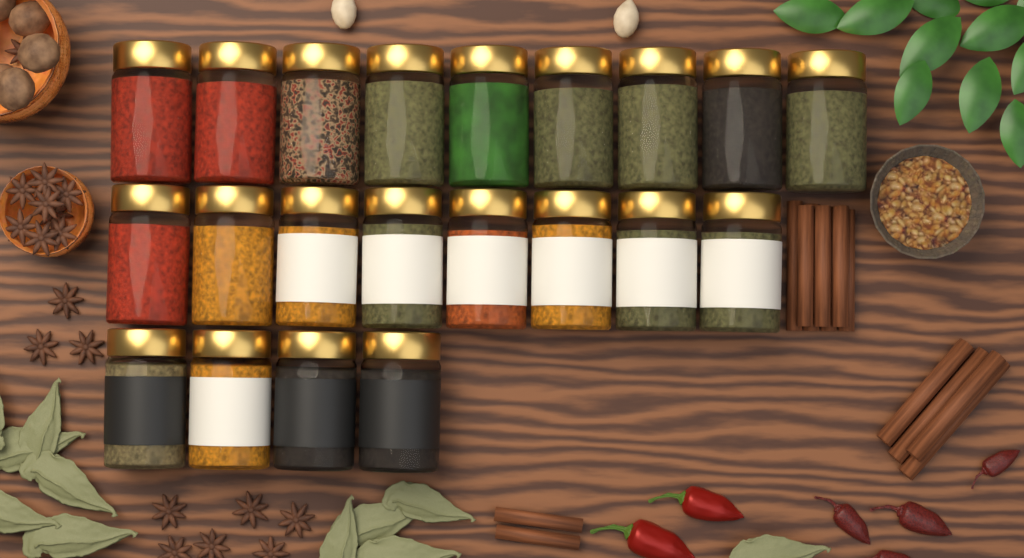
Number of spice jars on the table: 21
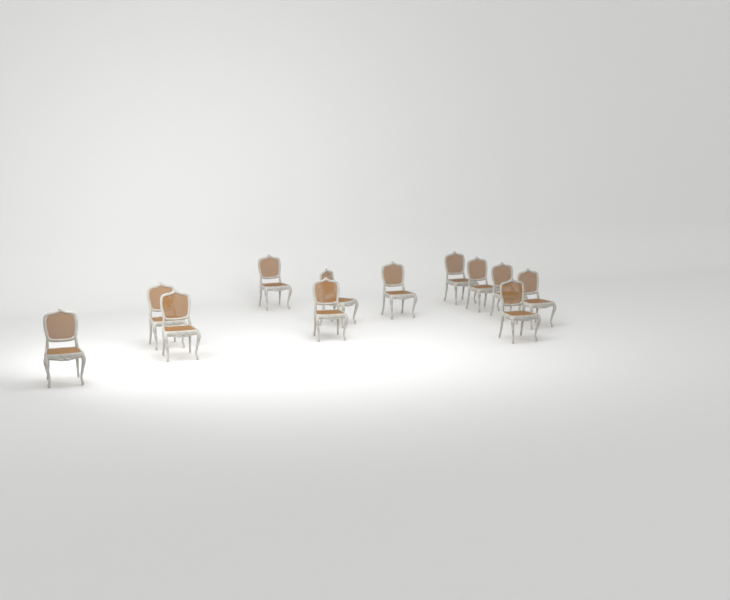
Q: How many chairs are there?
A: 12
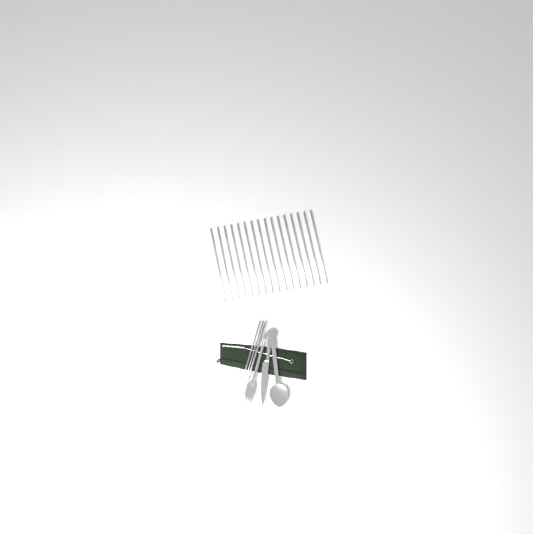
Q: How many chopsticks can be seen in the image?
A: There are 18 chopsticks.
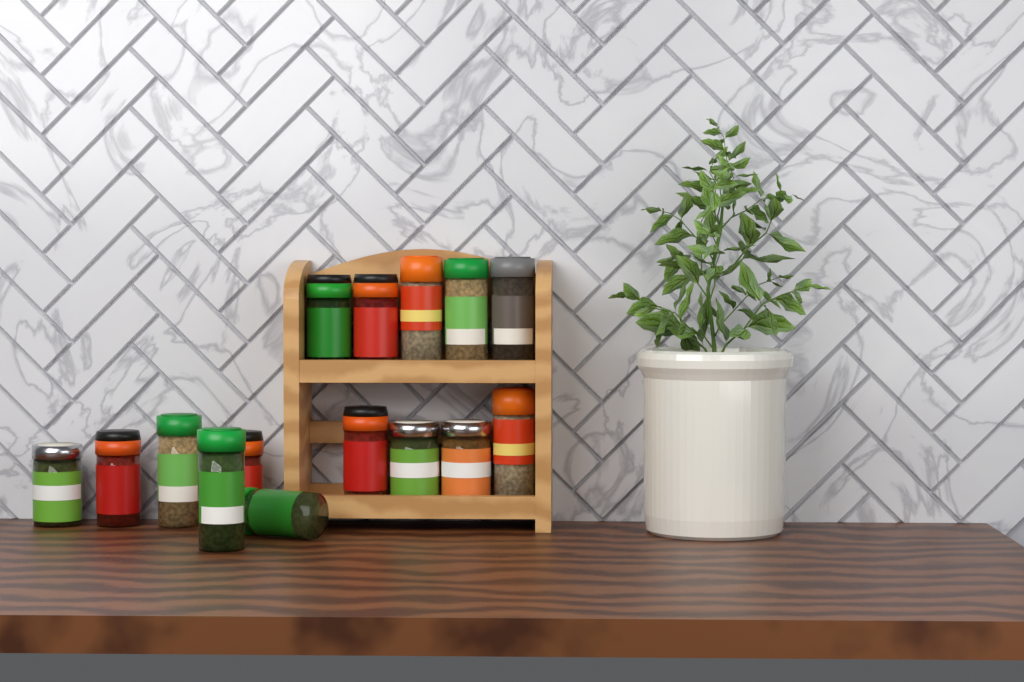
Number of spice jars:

# # # # #

Do this: Copy all of the rows above, omitting the pictures, and substitute "seasoning jars" for every occurrence of "spice jars", with nothing else changed.

Reply to the exercise:
Number of seasoning jars on the table: 21
Q: How many chairs are there?
A: 12
Q: How many chopsticks can be seen in the image?
A: There are 18 chopsticks.
Number of seasoning jars:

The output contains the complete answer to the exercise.